* [Written task] Extract every line of text from the records below, copying each one verbatim. Leave the pictures out of your answer.

Stored data entries
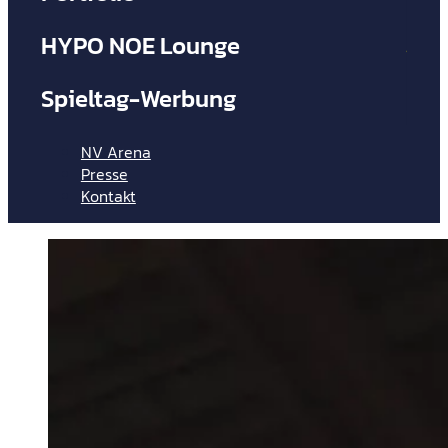
HYPO NOE Lounge
Mit
Business
Spieltag-Werbung
Par
NV Arena
Presse
Kontakt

* [Written answer]
HYPO NOE Lounge
Mit
Business
Spieltag-Werbung
Par
NV Arena
Presse
Kontakt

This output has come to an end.